Dan Burke (second row, right) was an assistant on Rick Carlisle's Indiana staff in 2004.
"So the most I can do is ask them their opinion. That doesn't mean we have to agree. But that is part of growth too. Sometimes you have disagreements. If they come to the bench and say, 'DB, can we try this?' Yeah, we will try it once, and we will do it that way if it works. And then you see a little more pep in their step, you see a little more resolve to get it done. It is a players' league, and you've really got to listen to them and ask them."
When to change and when to hold true to your identity -- this is the question that Burke and other defensive coordinators have been juggling in this small-ball era.
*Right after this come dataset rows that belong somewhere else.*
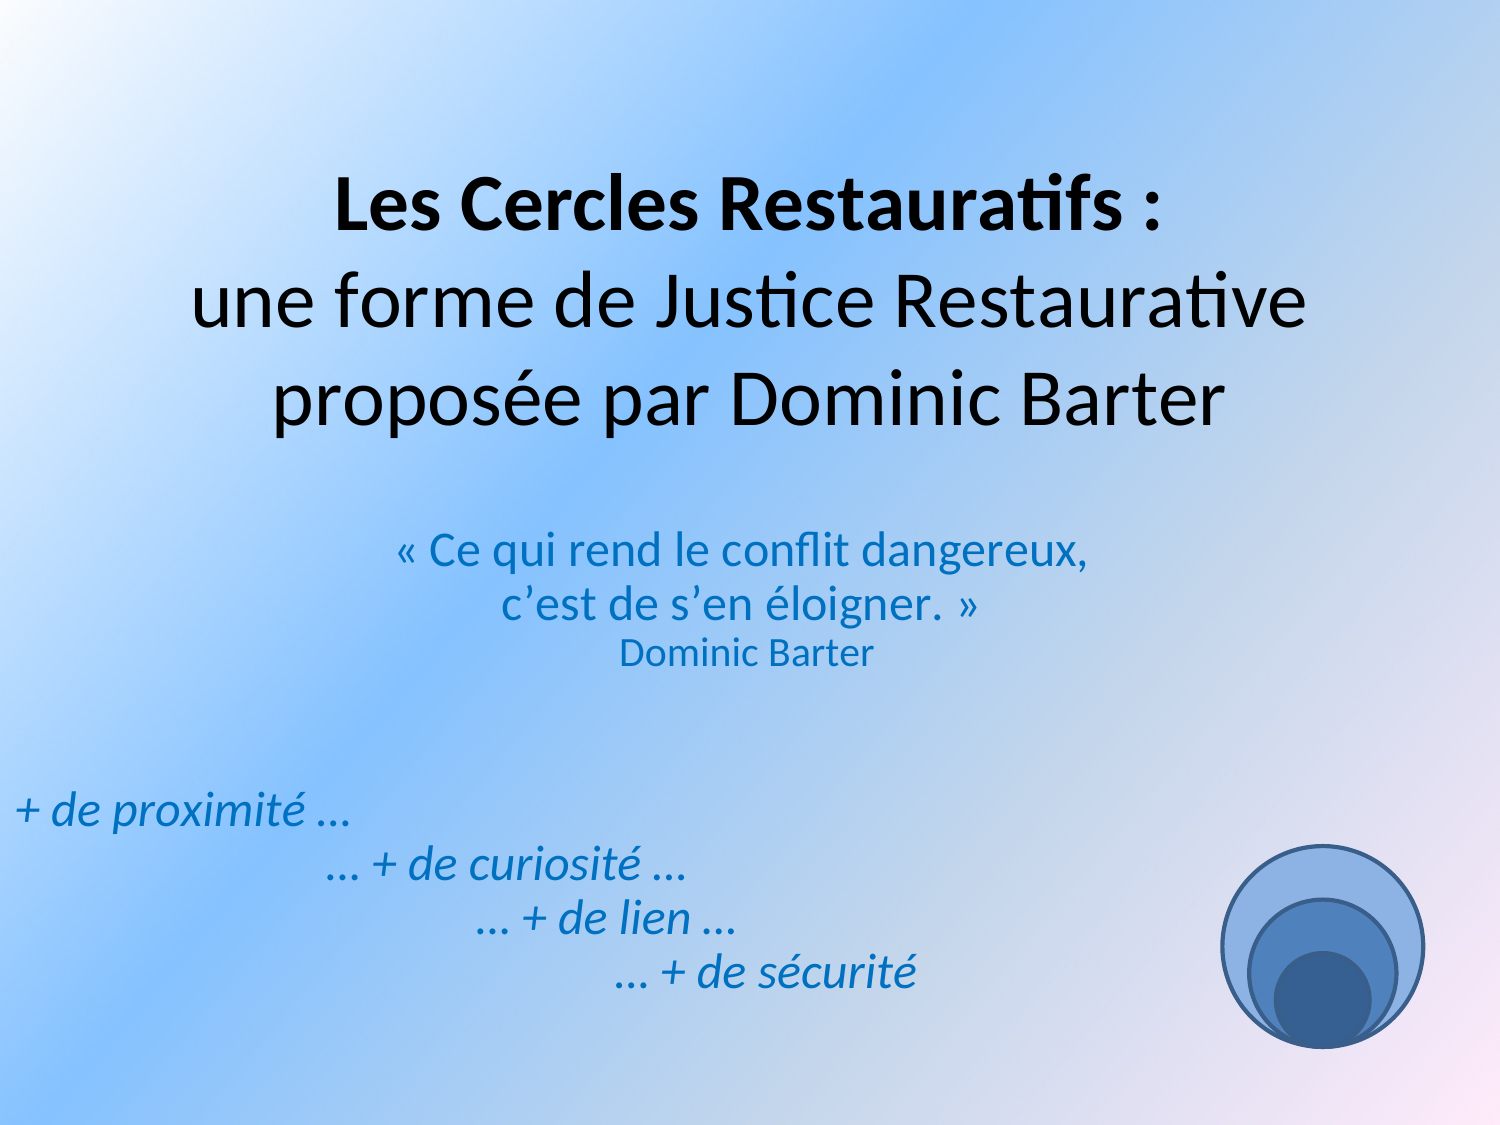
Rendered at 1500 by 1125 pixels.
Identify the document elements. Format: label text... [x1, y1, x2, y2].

text_box [1222, 846, 1424, 1047]
subtitle « Ce qui rend le conflit dangereux, c’est de s’en éloigner. » Dominic Barter + de proximité … … + de curiosité … … + de lien … … + de sécurité [0, 515, 1495, 1035]
picture [0, 0, 1500, 1125]
title Les Cercles Restauratifs : une forme de Justice Restaurative proposée par Dominic Barter [112, 135, 1388, 455]
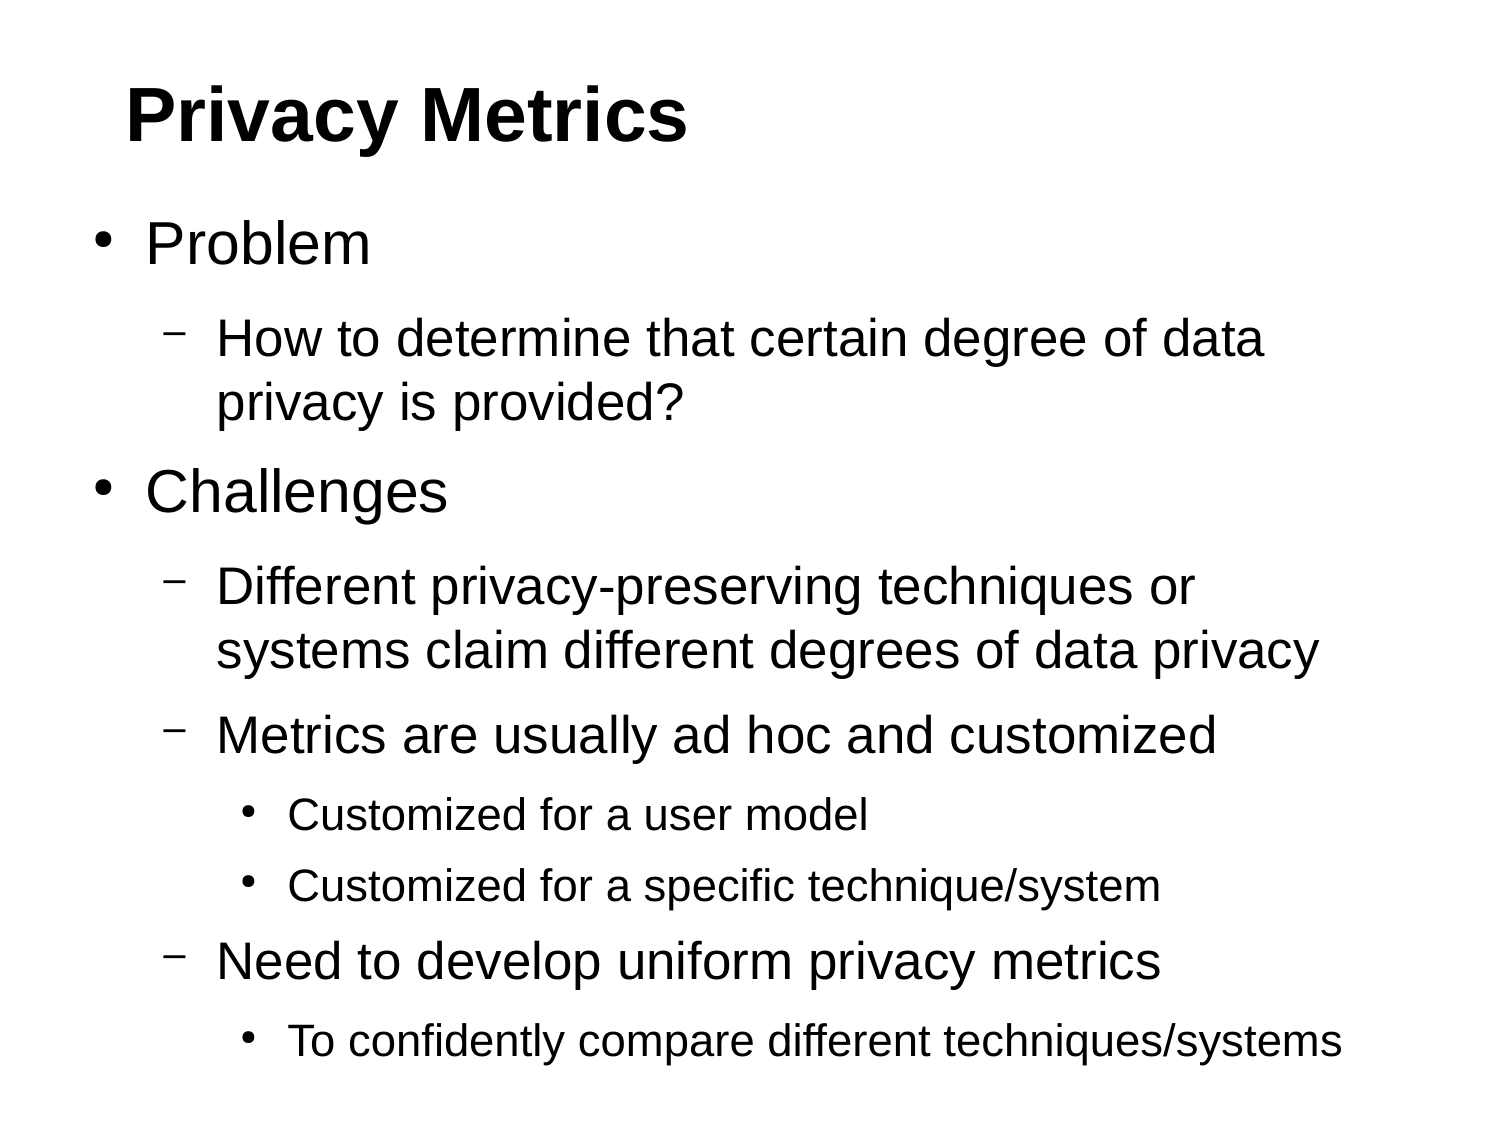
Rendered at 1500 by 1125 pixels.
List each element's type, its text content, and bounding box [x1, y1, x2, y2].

list Problem How to determine that certain degree of data privacy is provided? Challenges Different privacy-preserving techniques or systems claim different degrees of data privacy Metrics are usually ad hoc and customized Customized for a user model Customized for a specific technique/system Need to develop uniform privacy metrics To confidently compare different techniques/systems [75, 204, 1395, 1075]
title Privacy Metrics [75, 44, 1425, 177]
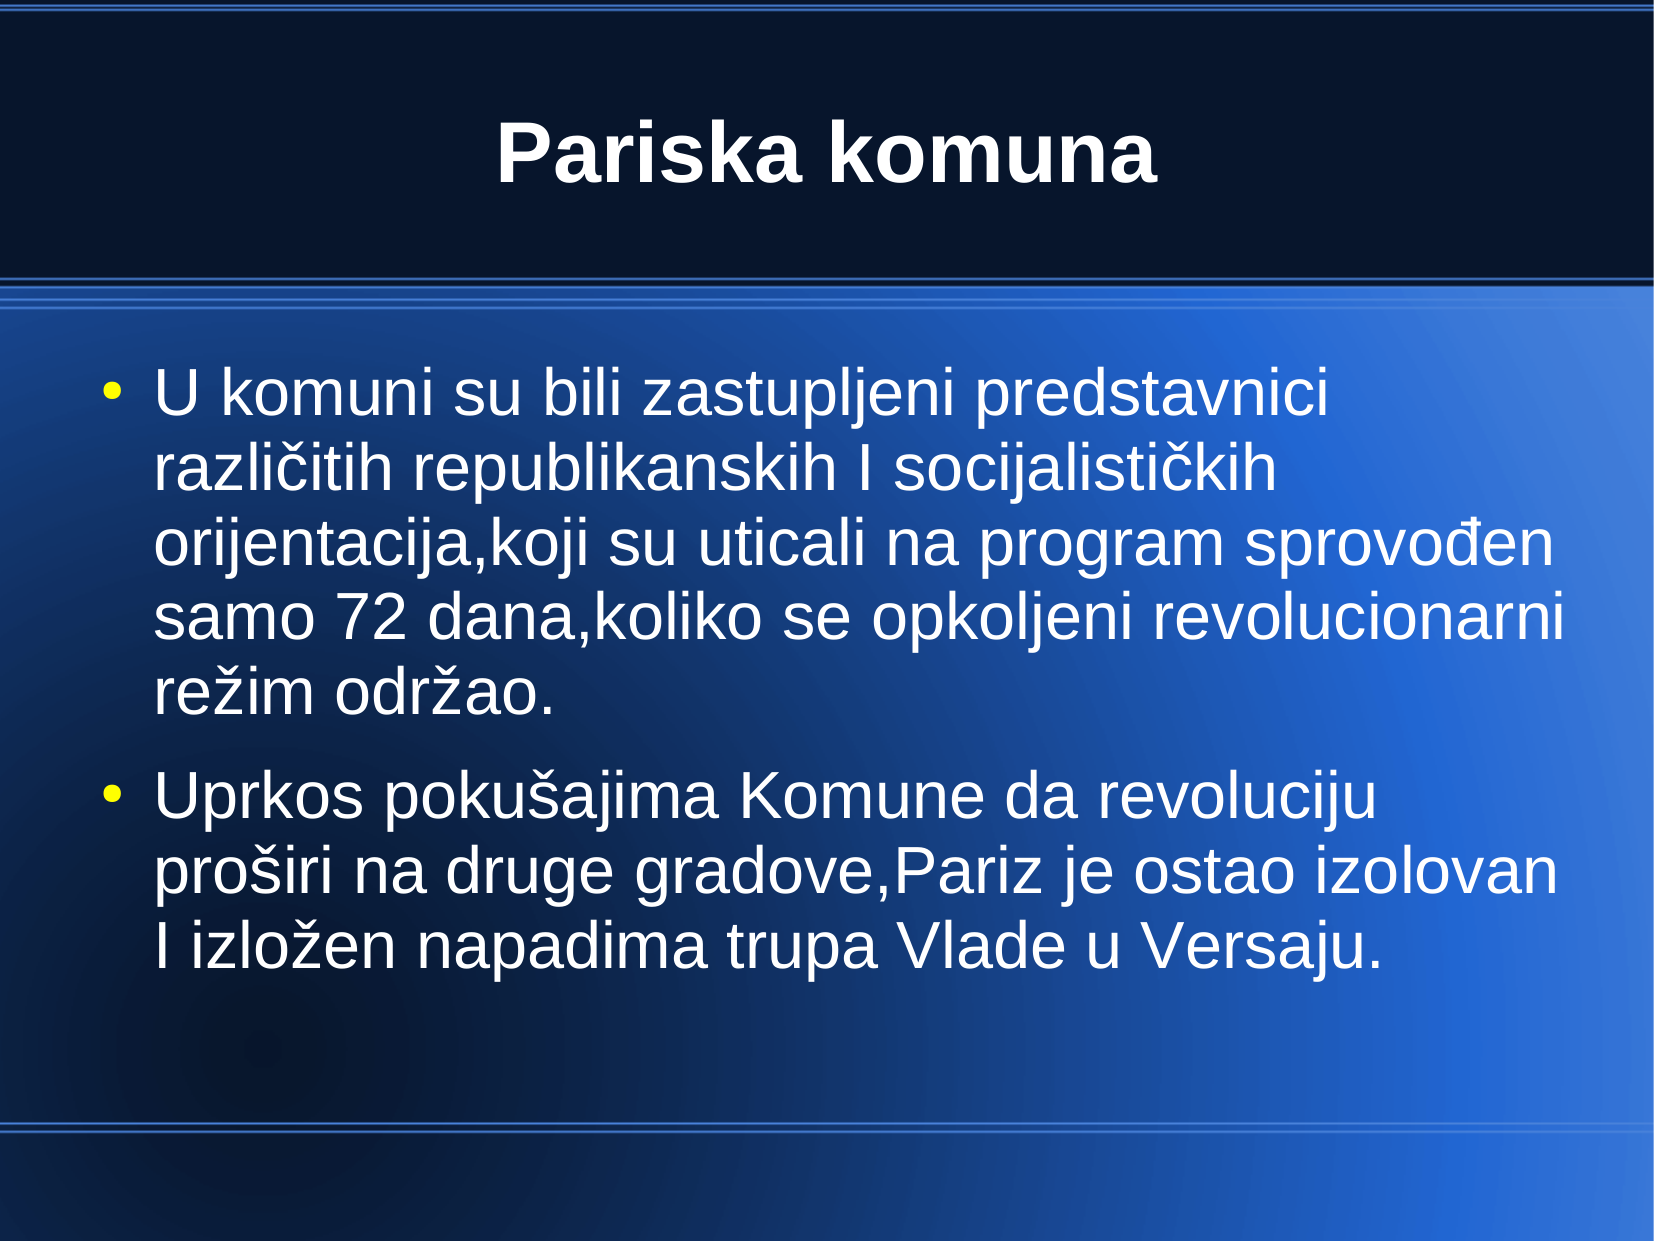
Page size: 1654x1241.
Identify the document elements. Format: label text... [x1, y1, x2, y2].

title Pariska komuna [82, 49, 1571, 257]
picture [0, 0, 1654, 1241]
list U komuni su bili zastupljeni predstavnici različitih republikanskih I socijalističkih orijentacija,koji su uticali na program sprovođen samo 72 dana,koliko se opkoljeni revolucionarni režim održao. Uprkos pokušajima Komune da revoluciju proširi na druge gradove,Pariz je ostao izolovan I izložen napadima trupa Vlade u Versaju. [82, 355, 1571, 1075]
"Even in Game 1, there were a couple of times we could've switched," Burke says. "But we were so hell-bent defensively. Do you want to break that aggressiveness? It's something I've been struggling with all year."
The Pacers had been inconsistent offensively this season as they transitioned to a smaller, more mobile lineup.
"Our regular season was defined by us losing a lot of games in the last few minutes," Bird says. "We had a lot of leads we let go. We weren't closing games. We could have easily won 48 to 50 games this year. We were in a position to win that -- we didn't win it, and you are who you are. But in saying that, we had the year I thought we would have. Now it's playoff time and we feel like we can compete against anyone if we guard people, and that's what's going on. We hope we can keep them down to 35-40 percent shooting, run them off the 3-point line and get a lot of help (on defense). If we can do that, we'll be fine."
It's asking a lot. And yet, as the playoffs began last weekend, Burke saw -- and more importantly heard -- teamwork that reminded him of their recent years of title contention.
"You're begging them to talk more out there and be more of a player-coached team again," says Burke. "These guys just don't talk. They talk back here," he says, gesturing to the locker room, "and they talk on the bus, and I'm sure everyone in the league has the same problem. But it was good to see some form of that, and some pride out there.
"It was the first game I can honestly say that we wore a team down this year. We used to pride ourselves on that. And (the Raptors) will probably dispute it. They're waiting for us to kind of crack and go on a 0-8 run. But we went the other way. And that was the first game all year I saw that much grit and resolve from our guys."
But the questions in a playoff series continue to pop up faster than leaks in a lifeboat. As successful as the Pacers have been defensively against DeRozan, they were hopeless against center Jonas Valanciunas (23 points and 15 rebounds) in Toronto's Game 2 win. Adding to Burke's misery was the increasing aggression of Lowry (10 free throws and nine assists) and the news that a lower-back strain was raising doubts of Mahinmi's availability for Game 3. And so it will be interesting to see what Burke has to say coming out of the locker room at halftime on Thursday.